Provided here is a rough outline of potential exam questions. Wording is of course subject to change, but this should give a sense of the types of questions I would ask. My tentative plan is to pull 2-3 for each Exam 3 and the combination Exam 1-2.
For the oral exam, this also covers the range of questions and topics that I would plan to ask.
Identify which types of plots are associated with what types of variables (e.g., what kind of plot could I make with two quantitative variables)
How does conditional probability relate to conditional bar plots? (In context of identifying correct plots)
What are joint, marginal, and conditional probabilities?
What is the relationship between probability and odds?
Why does changing the order of rows or columns in a table give the reciprocal of the odds ratio?
How does giving the reciprocal of an odds ratio change our interpretation of it?
What is the law of large numbers, and how does it relate to the central limit theorem?
How is bootstrapping used to estimate a sampling distribution?
What is the relationship between standard deviation and standard error?

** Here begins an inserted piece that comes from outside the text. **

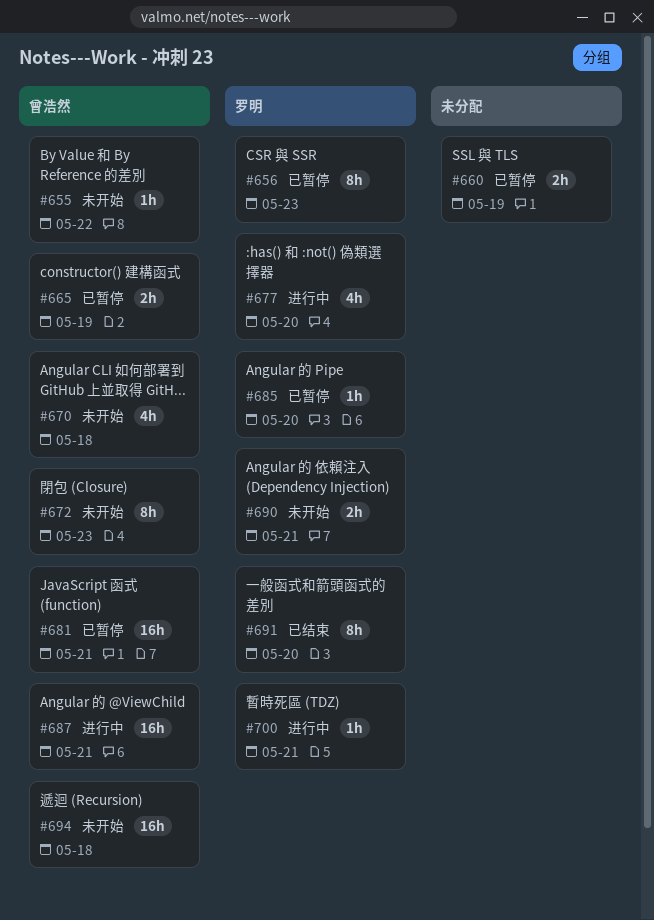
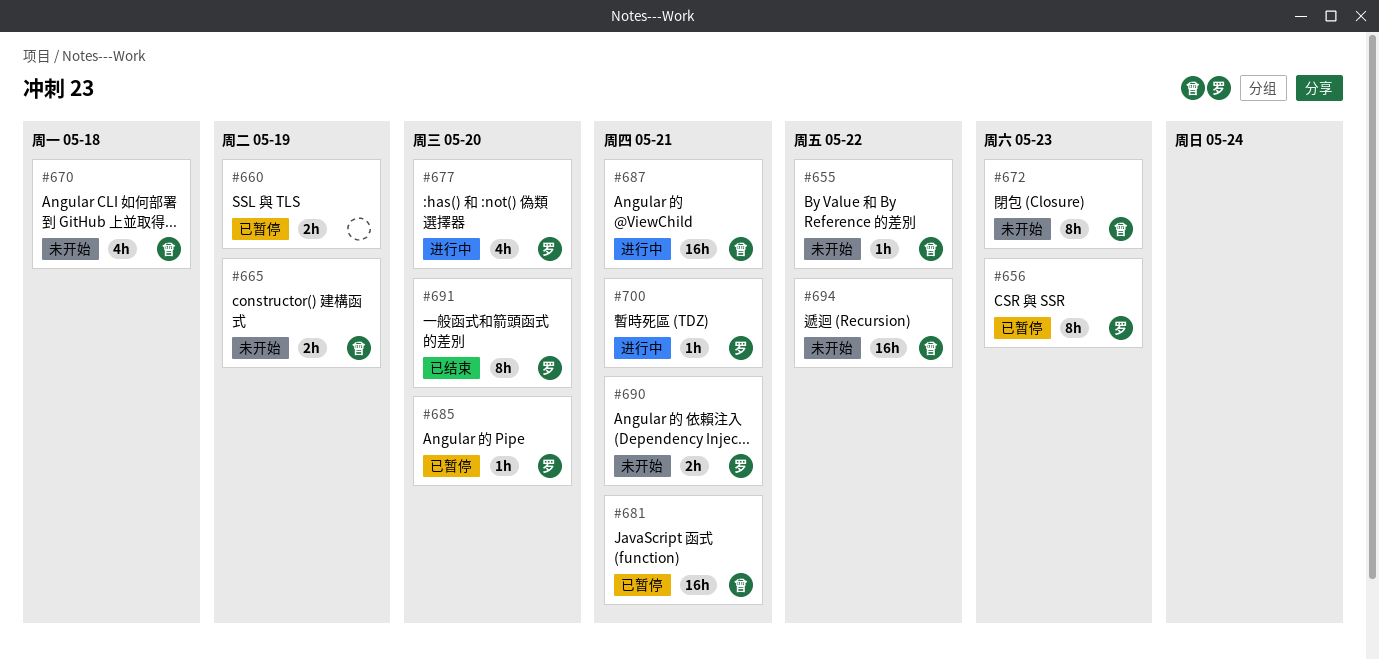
#665, status: 已暂停 -> 未开始
#694, due: May 18 -> May 22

What is a confidence interval? How is one constructed and how is it used?
What is a null distribution, and how it is used in the context of hypothesis testing?
Why does \(|t| < C\) indicate that we should fail to reject the null hypothesis?

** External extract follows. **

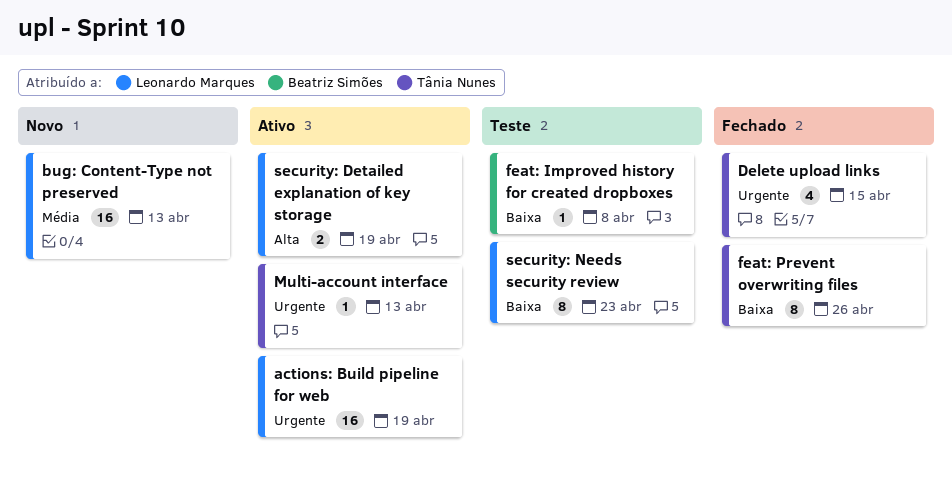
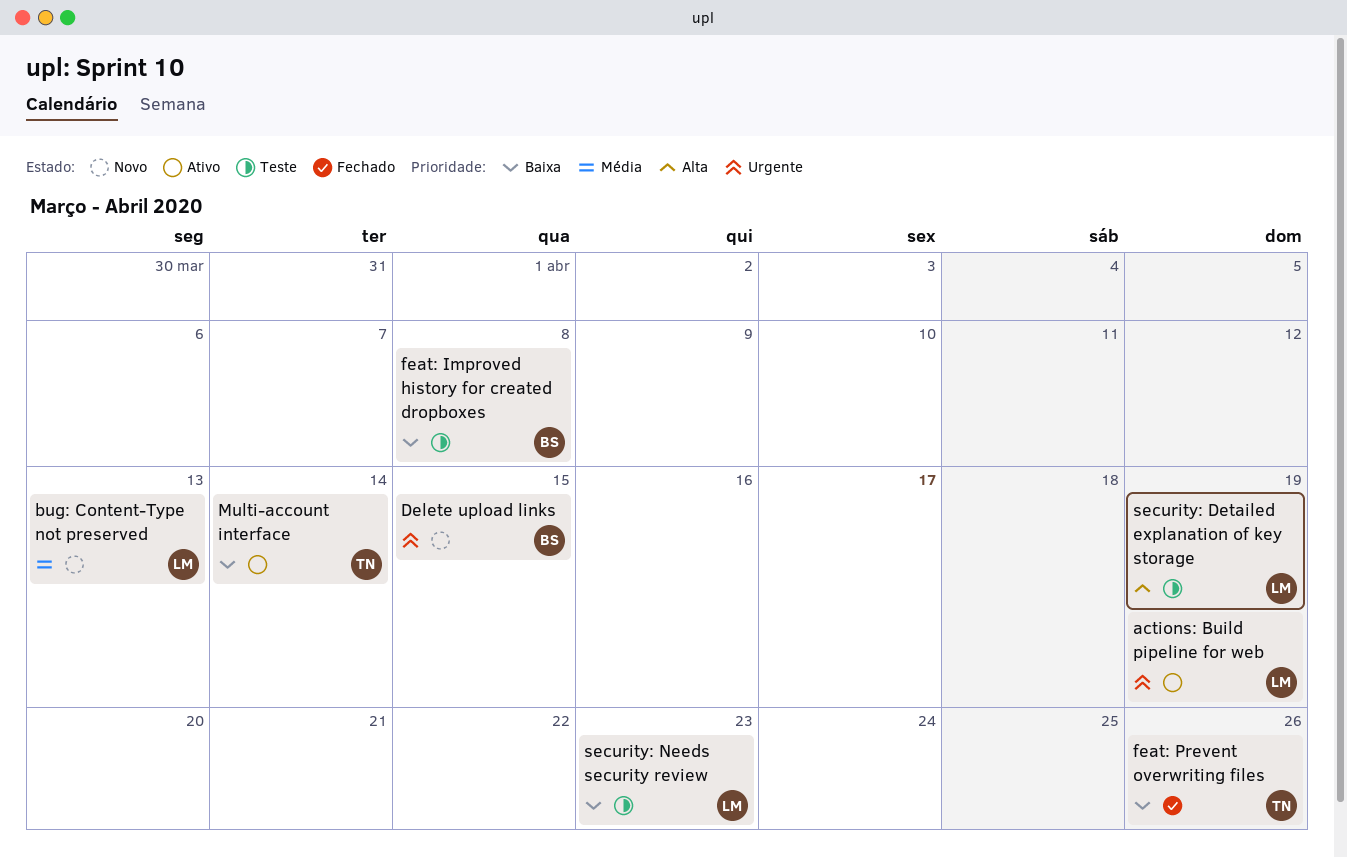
Delete upload links, status: Fechado -> Novo
Delete upload links, owner: Tânia Nunes -> Beatriz Simões
Multi-account interface, priority: Urgente -> Baixa
Multi-account interface, due: Apr 13 -> Apr 14
security: Detailed explanation of key storage, status: Ativo -> Teste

Why does \(|t| < C\) imply that \(p > \alpha\)?
What is the relationship between critical values and quantiles?
Why does increasing my confidence make a Type I error less likely?
What are the components of a \(t\) statistic and how does each lend support for or against the null hypothesis?
What is a test statistic, and how is this idea used for hypothesis testing?
If I increase my Type I error rate, what kind of change can I expect to my power? Why
Changing Type 1 error from \(\alpha = 0.1\) to \(\alpha = 0.05\) will always decrease the Type 1 error rate by 5%. The amount that changing my Type 1 error rate impacts my power though depends on a number of factors. Draw a picture to illustrate why this is
There are three elements that impact statistical power. What are they, and what impact do they have on power?
Why does a \(\chi^2\) goodness-of-fit test with \(k\) groups have \(k-1\) degrees of freedom?
If I test for goodness of fit looking at jury ethnicity, why does rejecting my null not tell me which groups are over/under represented? In other words, what is my null hypothesis, and what do I learn by rejecting it?
Explain how the assumption of independence is used to construct expected values for a \(\chi^2\) test of independence.
What are the components of an \(F\) statistic? How do the components listed below change evidence in support or against the null:
All things held fixed, why does increasing the number of groups in ANOVA make it more difficult to reject the null? What does this have to do with statistical power?
Why does adding a correlated variable to a regression model change the effect of blah
Compare and contrast a model in which cylinders is treated as a categorical vs continuous. What assumptions, what do we learn
Can we have a significant slope but low R2? Why?
What problem is the adjusted \(R^2\) trying to solve? What information does it consider that Multiple \(R^2\) does not?
What is the null hypothesis associated with the \(F\) statistic in a linear regression model?